Assuring an unsigned long int?

Question

Basic question: How far do I have to go to assure that integer math is done correctly? For example, this is probably overdone:

unsigned long burnTime = 0UL;
unsigned long curBurnTime = 0UL;
// Do some stuff that sets the above variables to millis() at various times
// Later on...
unsigned long adjustedBurnTime = (unsigned long) ((burnTime + curBurnTime) / 1000UL);

Would the math be done correctly if I went to a more minimal last statement (since all the elements of the equation are unsigned longs)? Like this:

unsigned long adjustedBurnTime = ((burnTime + curBurnTime) / 1000UL);

Or even:

unsigned long adjustedBurnTime = ((burnTime + curBurnTime) / 1000);

Answer 1

Any good C manual will tell you the result type for each basic math operation on given types. But briefly, the basic math operators return a result as wide as the widest operand, with the narrower operand being widened to match the wider one, if they differ. The same with assignment: assigning a result of a given type to a variable of the same type will not involve any conversion.

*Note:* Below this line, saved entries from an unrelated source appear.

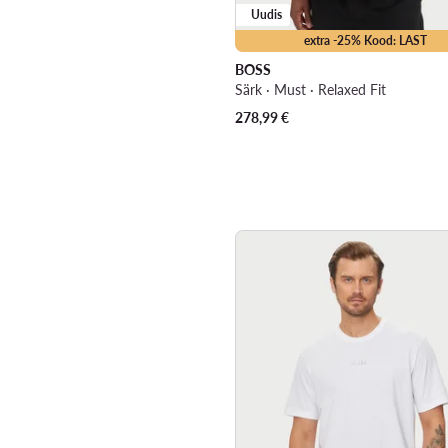
Uudis
extra -25% Kood: LAST
BOSS
Särk · Must · Relaxed Fit
278,99
€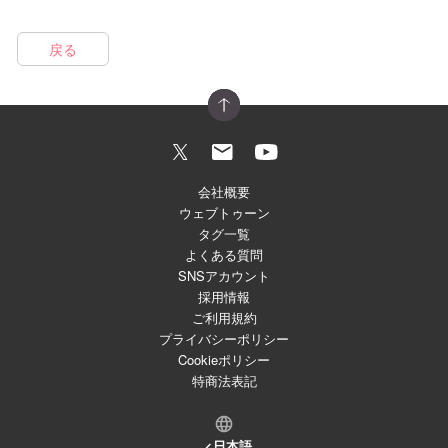
戻る
会社概要
ウェブトゥーン
タグ一覧
よくある質問
SNSアカウント
採用情報
ご利用規約
プライバシーポリシー
Cookieポリシー
特商法表記
日本語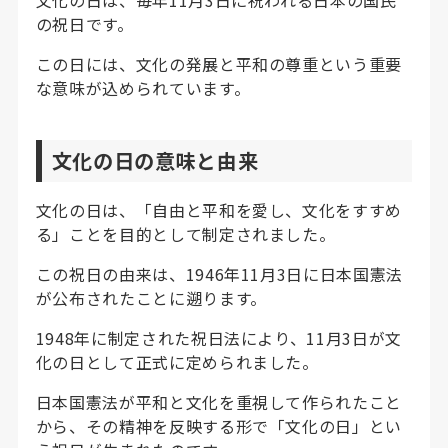
の祝日です。
この日には、文化の発展と平和の尊重という重要
な意味が込められています。
文化の日の意味と由来
文化の日は、「自由と平和を愛し、文化をすすめ
る」ことを目的として制定されました。
この祝日の由来は、1946年11月3日に日本国憲法
が公布されたことに遡ります。
1948年に制定された祝日法により、11月3日が文
化の日として正式に定められました。
日本国憲法が平和と文化を重視して作られたこと
から、その精神を反映する形で「文化の日」とい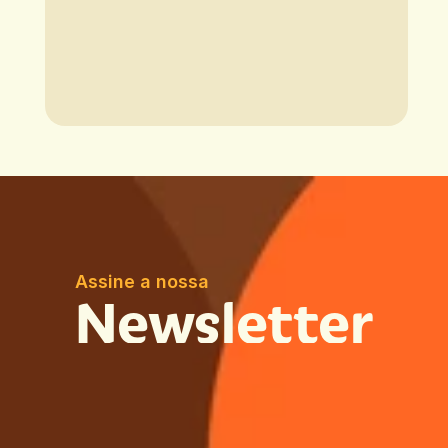
Assine a nossa
Newsletter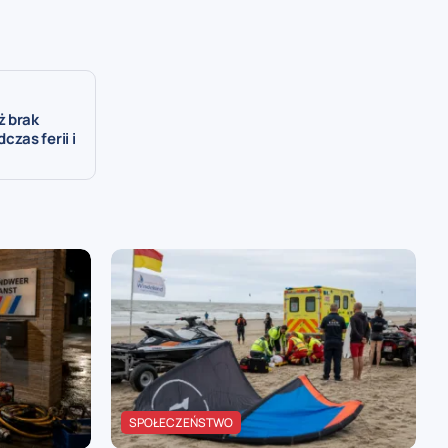
ż brak
zas ferii i
SPOŁECZEŃSTWO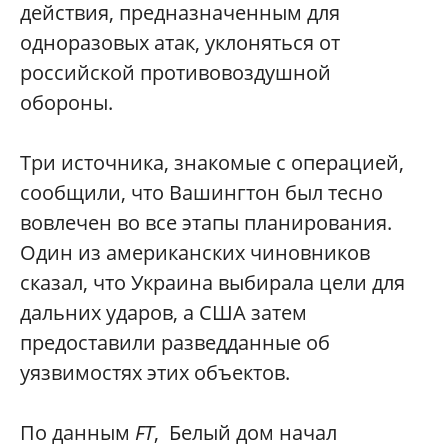
действия, предназначенным для
одноразовых атак, уклоняться от
российской противовоздушной
обороны.
Три источника, знакомые с операцией,
сообщили, что Вашингтон был тесно
вовлечен во все этапы планирования.
Один из американских чиновников
сказал, что Украина выбирала цели для
дальних ударов, а США затем
предоставили разведданные об
уязвимостях этих объектов.
По данным
FT
, Белый дом начал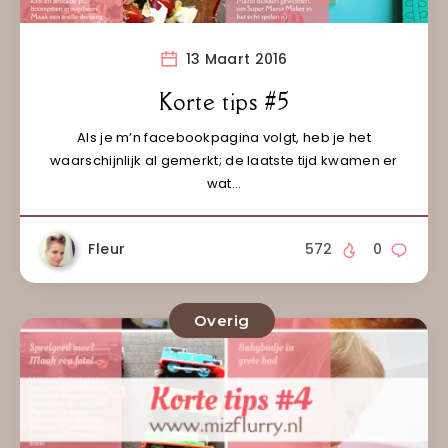
13 Maart 2016
Korte tips #5
Als je m’n facebookpagina volgt, heb je het
waarschijnlijk al gemerkt; de laatste tijd kwamen er
wat…
Fleur
572
0
Overig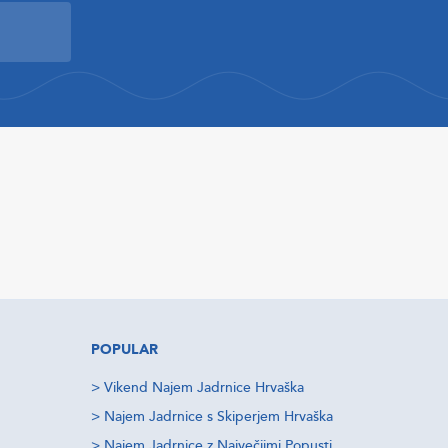
POPULAR
>
Vikend Najem Jadrnice Hrvaška
>
Najem Jadrnice s Skiperjem Hrvaška
>
Najem Jadrnice z Največjimi Popusti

tl;dr: No, you're not missing anything. You don't need any casts in your example.

PS: One thing you do need to be aware of is whether any of your intermediate results will overflow the arithmetic type you're using. For example, the final result may be not exceed an unsigned long but the expressions (burnTime + curBurnTime) must also not exceed it. This is a greater concern with smaller data-types, of course.

PPS: Good on you for tackling fixed point arithmetic rather than just reaching for the floating-point library!